On April 24, 2017, Cleto signed with the Vaqueros Unión Laguna of the Mexican League. In 19 appearances for the Vaqueros, Cleto logged a 1–2 record and 3.20 ERA with 18 strikeouts and four saves across 19 2/3 innings pitched.

On June 20, 2017, Cleto, Edgar Osuna, and Ricky Alvarez were traded to the Leones de Yucatán in exchange for Alejandro Martínez, Francisco Esparragoza, Leo Rosales, and Tomás Solís. However, Cleto did not appear for Yucatán following his acquisition.

===Algodoneros de Unión Laguna===
On March 19, 2018, Cleto was traded back to the Algodoneros de Unión Laguna of the Mexican League. He made 36 total appearances for the team, registering a 3–3 record with 17 saves and 38 strikeouts.

===Leones de Yucatán (second stint)===
On July 17, 2018, Cleto was traded back to the Leones de Yucatán. In 25 appearances for the Leones, he compiled a 2–1 record and 3.08 ERA with 31 strikeouts across 26 1/3 innings pitched.

Cleto made 16 appearances for Yucatán in 2019, but struggled to an 0–1 record and 9.22 ERA with 16 strikeouts over 13 2/3 innings of work.

===Toros de Tijuana===
On May 18, 2019, Cleto was loaned to the Toros de Tijuana of the Mexican League. He made 11 appearances for the Toros, but struggled to a 13.50 ERA with eight strikeouts across six innings of work.

===Rieleros de Aguascalientes===
On July 1, 2019, Cleto was loaned to the Rieleros de Aguascalientes of the Mexican League. Cleto made 26 appearances for Aguascalientes down the stretch, compiling a 2–1 record and 5.93 ERA with 43 strikeouts across 30 1/3 innings pitched.

===Algodoneros de Unión Laguna (second stint)===
On February 27, 2020, Cleto signed with the Piratas de Campeche. However, he did not play in a game in 2020 due to the cancellation of the LMB season because of the COVID-19 pandemic.

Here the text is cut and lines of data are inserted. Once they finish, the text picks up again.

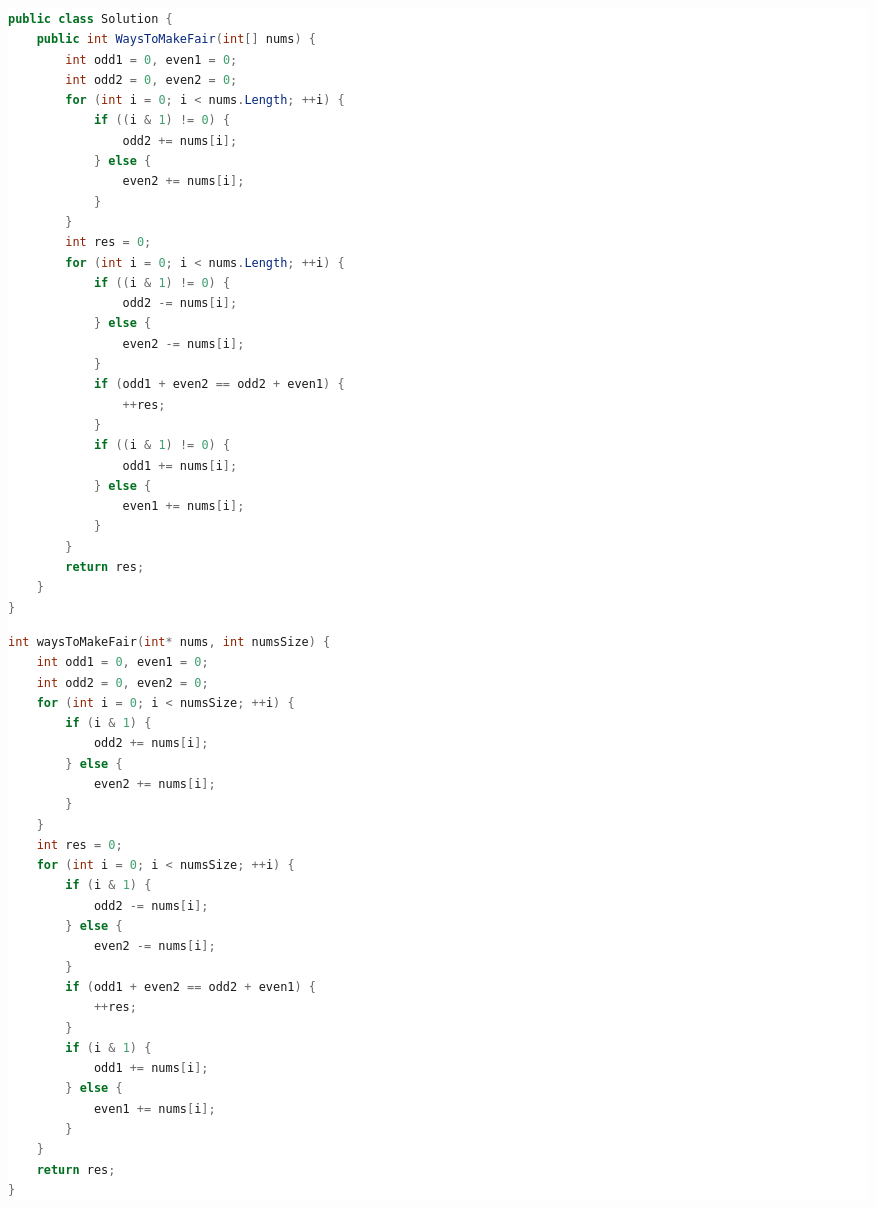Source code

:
 ```Java [sol1-Java]
```

```C# [sol1-C#]
public class Solution {
    public int WaysToMakeFair(int[] nums) {
        int odd1 = 0, even1 = 0;
        int odd2 = 0, even2 = 0;
        for (int i = 0; i < nums.Length; ++i) {
            if ((i & 1) != 0) {
                odd2 += nums[i];
            } else {
                even2 += nums[i];
            }
        }
        int res = 0;
        for (int i = 0; i < nums.Length; ++i) {
            if ((i & 1) != 0) {
                odd2 -= nums[i];
            } else {
                even2 -= nums[i];
            }
            if (odd1 + even2 == odd2 + even1) {
                ++res;
            }
            if ((i & 1) != 0) {
                odd1 += nums[i];
            } else {
                even1 += nums[i];
            }
        }
        return res;
    }
}
```

```C [sol1-C]
int waysToMakeFair(int* nums, int numsSize) {
    int odd1 = 0, even1 = 0;
    int odd2 = 0, even2 = 0;
    for (int i = 0; i < numsSize; ++i) {
        if (i & 1) {
            odd2 += nums[i];
        } else {
            even2 += nums[i];
        }
    }
    int res = 0;
    for (int i = 0; i < numsSize; ++i) {
        if (i & 1) {
            odd2 -= nums[i];
        } else {
            even2 -= nums[i];
        }
        if (odd1 + even2 == odd2 + even1) {
            ++res;
        }
        if (i & 1) {
            odd1 += nums[i];
        } else {
            even1 += nums[i];
        }
    }
    return res;
}
```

On April 7, 2021, Cleto signed with the Algodoneros de Unión Laguna. In seven appearances for the Algodoneros, he struggled to an 0–1 record and 14.40 ERA with four strikeouts across five innings. On October 20, Cleto was traded back to the Toros de Tijuana. However, he was released prior to the start of the season on March 1, 2022.

==Pitching style==
Cleto is a hard-thrower, wielding a four-seam fastball at 96–99 mph. The fastball is by far his most used pitch, but he also throws three off-speed pitches: a changeup (89–91) to lefties, a slider (84–86) to righties, and a curveball (79–82) to hitters from both sides of the plate.